> _TASK BRIEF_:
Count the lines in the entries below that contain the string "name", matching case exactly. Reply with the number alone.

> _RECORDS_:

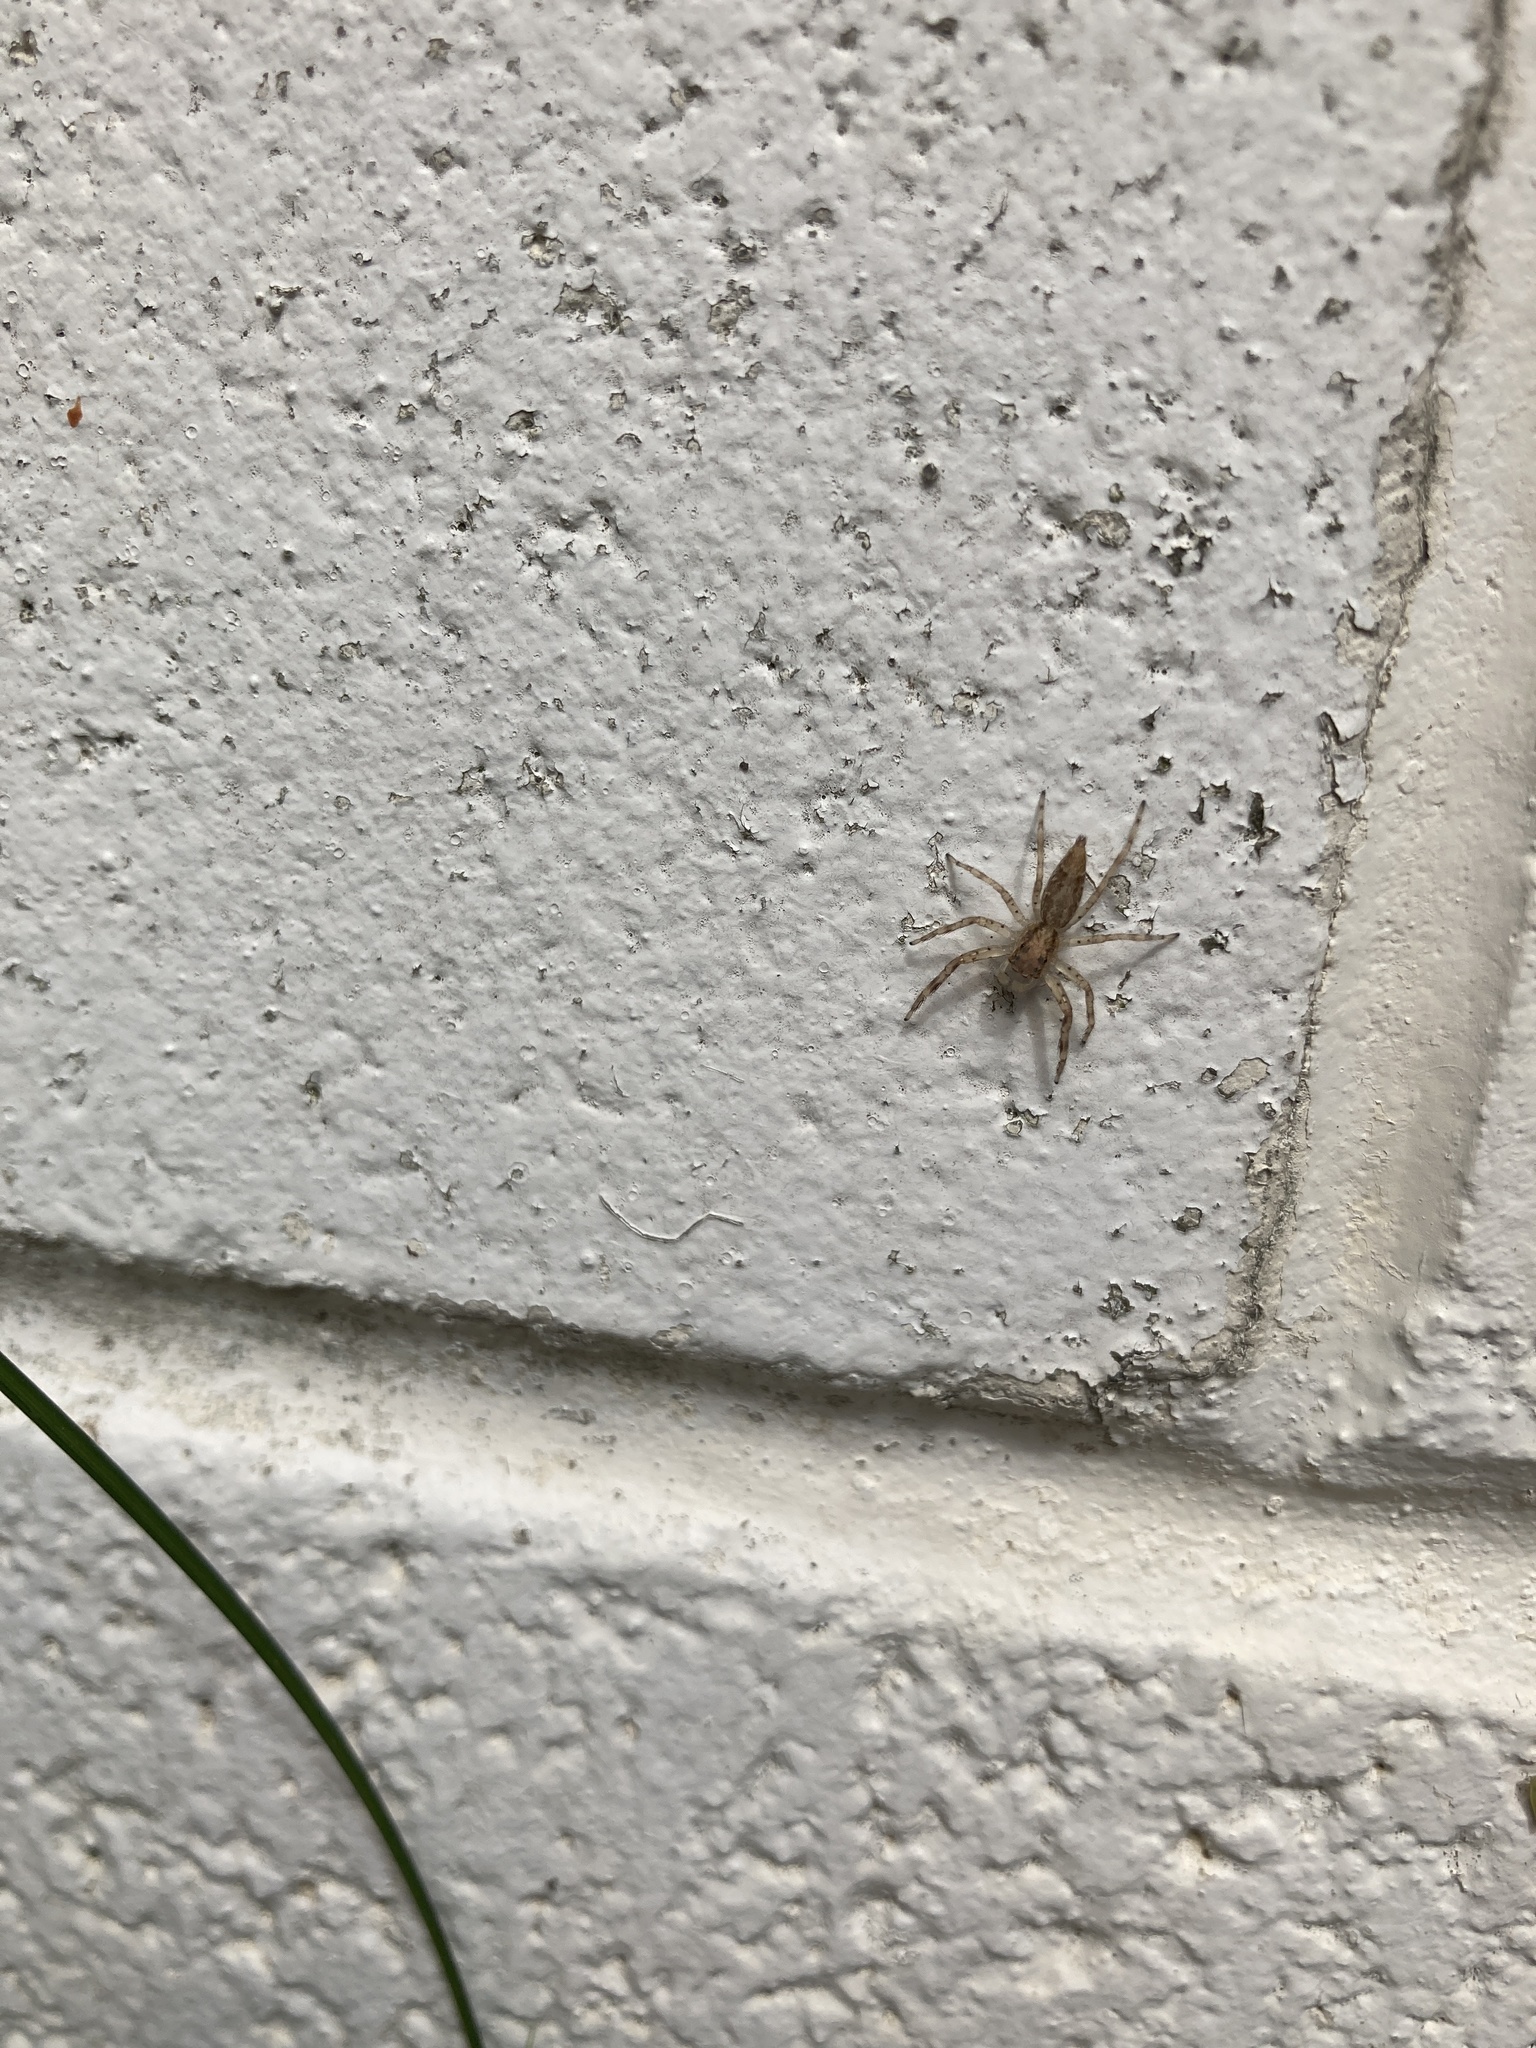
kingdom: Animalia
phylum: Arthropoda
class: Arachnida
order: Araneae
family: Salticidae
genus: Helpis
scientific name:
...
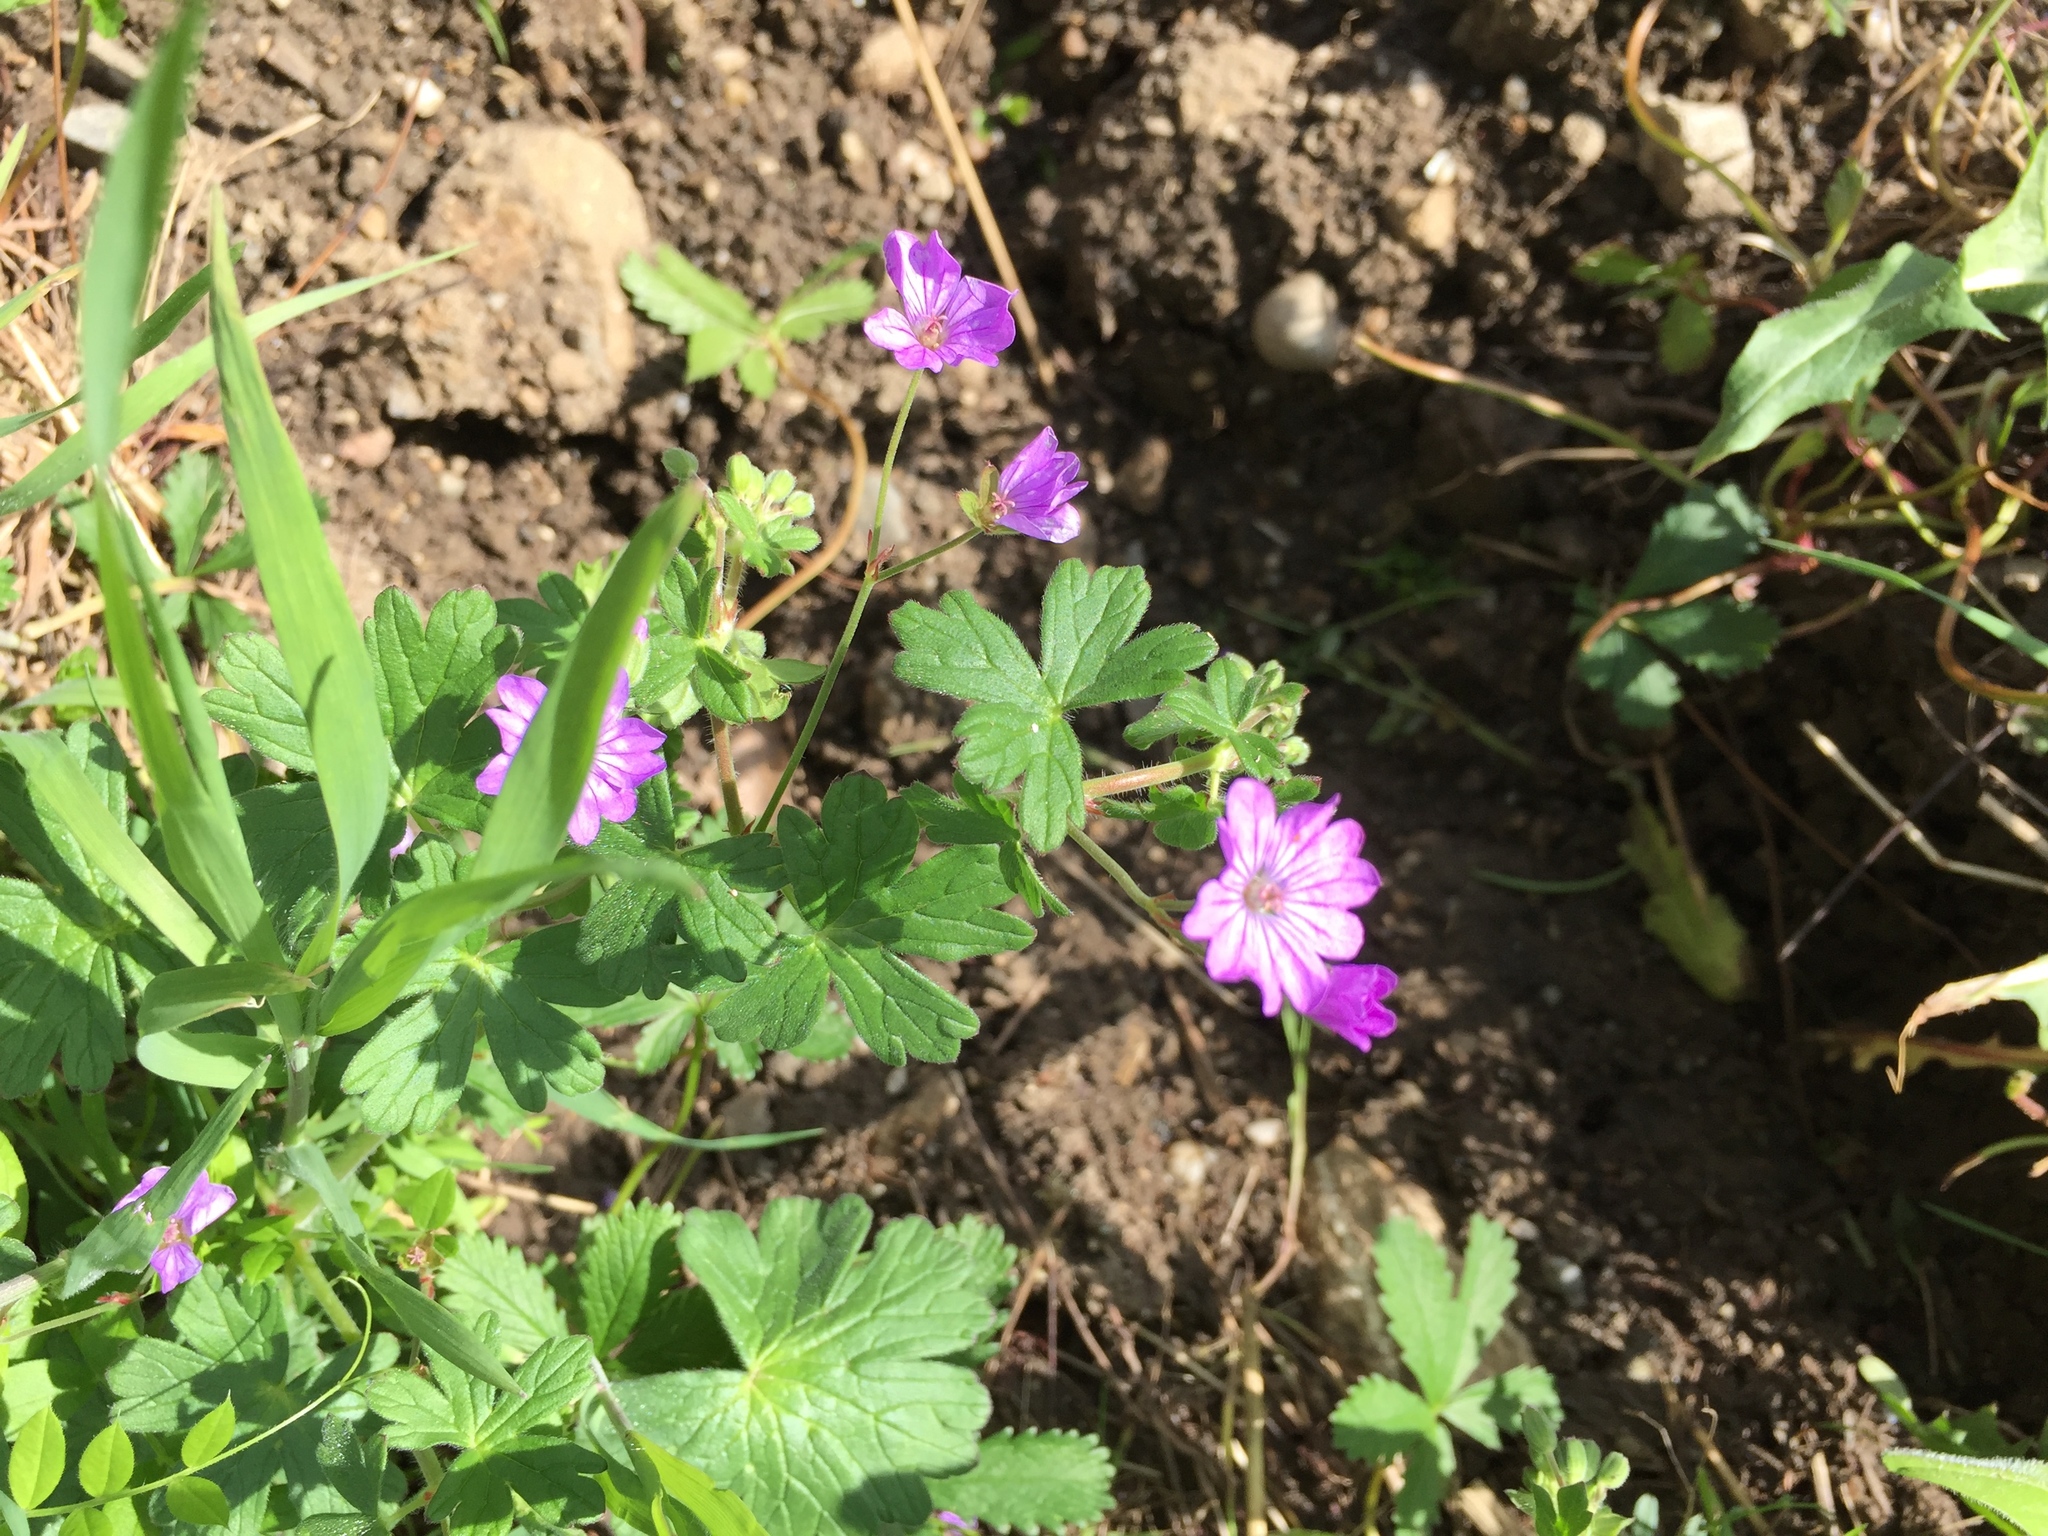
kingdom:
---
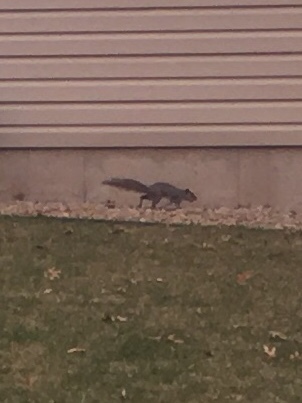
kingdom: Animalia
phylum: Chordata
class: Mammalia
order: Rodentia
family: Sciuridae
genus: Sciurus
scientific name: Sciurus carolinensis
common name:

> _RESULT FOR THIS EXERCISE_:
3